» EXCERPT:

After executing this process for a pre-determined time-slice, the standard Linux kernel could preempt the task and give the CPU to another one (e.g. one that boots up the X server or Netscape). Consequently, the continuity of the music is lost. Thus, in trying to ensure fair distribution of CPU time among all processes, the kernel can prevent other events from occurring. A realtime kernel should be able to guarantee the timing requirements of the processes under it. The RTLinux kernel accomplishes realtime performances by removing such sources of unpredictability as discussed above. We can consider the RTLinux kernel as sitting between the standard Linux kernel and the hardware. The Linux kernel sees the realtime layer as the actual hardware. Now, the user can both introduce and set priorities to each and every task.

» EXTRACTED INFORMATION:
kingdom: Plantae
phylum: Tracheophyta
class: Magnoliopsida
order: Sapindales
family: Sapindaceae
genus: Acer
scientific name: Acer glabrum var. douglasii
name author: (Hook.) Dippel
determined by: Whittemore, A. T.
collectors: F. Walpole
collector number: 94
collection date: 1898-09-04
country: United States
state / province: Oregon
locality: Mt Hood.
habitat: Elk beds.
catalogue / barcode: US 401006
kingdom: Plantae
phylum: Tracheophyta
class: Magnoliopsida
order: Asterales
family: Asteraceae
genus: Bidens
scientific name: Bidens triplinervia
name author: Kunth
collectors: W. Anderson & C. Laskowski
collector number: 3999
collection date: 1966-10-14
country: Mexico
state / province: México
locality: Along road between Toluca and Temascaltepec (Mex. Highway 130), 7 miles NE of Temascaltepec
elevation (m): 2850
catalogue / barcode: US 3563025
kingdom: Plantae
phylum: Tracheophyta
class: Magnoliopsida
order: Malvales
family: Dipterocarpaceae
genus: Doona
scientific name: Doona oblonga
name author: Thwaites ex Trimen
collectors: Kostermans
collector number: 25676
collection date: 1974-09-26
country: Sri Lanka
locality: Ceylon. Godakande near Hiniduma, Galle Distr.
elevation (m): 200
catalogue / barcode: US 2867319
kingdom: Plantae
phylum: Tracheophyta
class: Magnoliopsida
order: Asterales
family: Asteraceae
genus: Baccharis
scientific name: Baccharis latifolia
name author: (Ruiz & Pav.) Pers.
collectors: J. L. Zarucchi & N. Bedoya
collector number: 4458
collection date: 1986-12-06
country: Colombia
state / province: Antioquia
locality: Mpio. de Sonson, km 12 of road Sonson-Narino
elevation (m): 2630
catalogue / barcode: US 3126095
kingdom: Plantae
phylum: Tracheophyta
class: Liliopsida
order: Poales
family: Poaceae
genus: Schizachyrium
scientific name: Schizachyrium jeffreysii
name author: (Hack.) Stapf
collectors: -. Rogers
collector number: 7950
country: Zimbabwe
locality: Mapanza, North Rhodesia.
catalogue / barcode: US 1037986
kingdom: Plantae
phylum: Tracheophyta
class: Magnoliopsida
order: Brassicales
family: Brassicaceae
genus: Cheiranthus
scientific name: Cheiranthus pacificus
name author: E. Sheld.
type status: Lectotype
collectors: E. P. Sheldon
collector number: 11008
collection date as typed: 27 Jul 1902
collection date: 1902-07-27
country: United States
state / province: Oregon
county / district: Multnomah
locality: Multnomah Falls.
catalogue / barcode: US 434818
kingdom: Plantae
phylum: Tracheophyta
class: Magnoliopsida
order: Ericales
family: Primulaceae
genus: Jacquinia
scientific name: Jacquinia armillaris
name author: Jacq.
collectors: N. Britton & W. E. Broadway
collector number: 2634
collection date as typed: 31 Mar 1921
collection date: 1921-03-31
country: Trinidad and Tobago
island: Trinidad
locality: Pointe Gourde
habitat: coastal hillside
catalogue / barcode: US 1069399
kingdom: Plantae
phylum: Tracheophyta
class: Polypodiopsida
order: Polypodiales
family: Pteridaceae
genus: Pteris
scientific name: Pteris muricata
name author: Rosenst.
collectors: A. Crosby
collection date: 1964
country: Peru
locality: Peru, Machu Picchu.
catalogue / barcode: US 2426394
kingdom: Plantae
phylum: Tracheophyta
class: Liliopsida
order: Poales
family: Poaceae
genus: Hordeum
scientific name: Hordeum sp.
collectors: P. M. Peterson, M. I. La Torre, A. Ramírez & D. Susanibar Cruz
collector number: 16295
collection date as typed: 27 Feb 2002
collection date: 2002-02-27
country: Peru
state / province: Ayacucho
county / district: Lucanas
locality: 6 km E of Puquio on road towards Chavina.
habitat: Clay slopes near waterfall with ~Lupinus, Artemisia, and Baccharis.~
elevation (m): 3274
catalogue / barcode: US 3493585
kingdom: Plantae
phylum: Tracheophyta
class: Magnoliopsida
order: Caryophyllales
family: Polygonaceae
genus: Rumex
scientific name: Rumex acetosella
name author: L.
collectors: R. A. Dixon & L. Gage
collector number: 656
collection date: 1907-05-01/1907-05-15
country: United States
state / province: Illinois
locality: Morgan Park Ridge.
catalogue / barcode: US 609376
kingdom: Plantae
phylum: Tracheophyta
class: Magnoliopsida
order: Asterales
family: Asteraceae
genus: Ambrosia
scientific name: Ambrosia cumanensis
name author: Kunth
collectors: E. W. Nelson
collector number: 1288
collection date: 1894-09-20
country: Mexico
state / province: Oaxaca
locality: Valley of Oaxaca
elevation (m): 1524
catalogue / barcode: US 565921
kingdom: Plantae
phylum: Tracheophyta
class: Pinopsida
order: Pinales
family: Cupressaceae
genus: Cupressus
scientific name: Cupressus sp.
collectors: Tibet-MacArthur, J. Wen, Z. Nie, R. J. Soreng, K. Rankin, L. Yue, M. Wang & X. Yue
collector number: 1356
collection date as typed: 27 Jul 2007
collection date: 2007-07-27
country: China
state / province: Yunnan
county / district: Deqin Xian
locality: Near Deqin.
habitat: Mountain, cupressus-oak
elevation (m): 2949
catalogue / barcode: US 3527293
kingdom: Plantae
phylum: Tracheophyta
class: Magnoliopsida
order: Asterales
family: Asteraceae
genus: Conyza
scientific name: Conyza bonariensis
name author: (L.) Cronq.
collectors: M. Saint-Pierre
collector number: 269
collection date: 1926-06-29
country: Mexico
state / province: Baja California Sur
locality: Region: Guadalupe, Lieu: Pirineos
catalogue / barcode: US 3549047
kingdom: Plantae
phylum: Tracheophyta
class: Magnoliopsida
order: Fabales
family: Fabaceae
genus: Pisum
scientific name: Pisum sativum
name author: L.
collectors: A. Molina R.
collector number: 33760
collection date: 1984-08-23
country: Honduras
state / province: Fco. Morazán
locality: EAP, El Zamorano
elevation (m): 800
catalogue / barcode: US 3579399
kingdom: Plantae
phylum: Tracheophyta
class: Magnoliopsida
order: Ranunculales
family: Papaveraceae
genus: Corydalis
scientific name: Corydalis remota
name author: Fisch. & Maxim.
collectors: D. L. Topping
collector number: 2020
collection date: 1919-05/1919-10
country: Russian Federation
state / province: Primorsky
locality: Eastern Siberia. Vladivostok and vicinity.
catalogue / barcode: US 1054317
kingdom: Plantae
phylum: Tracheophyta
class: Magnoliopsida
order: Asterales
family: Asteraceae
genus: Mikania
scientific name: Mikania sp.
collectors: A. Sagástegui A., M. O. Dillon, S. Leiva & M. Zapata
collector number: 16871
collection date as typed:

» REQUIRED ACTION:
Answer from the excerpt on the RTLinux kernel:
(a) What could the standard Linux kernel do to a process after running it for a pre-determined time-slice?
(b) Where can the RTLinux kernel be considered to sit?
(c) What does the Linux kernel see the realtime layer as?

» FINISHED EXERCISE:
(a) It could preempt the task and give the CPU to another one.
(b) Between the standard Linux kernel and the hardware.
(c) As the actual hardware.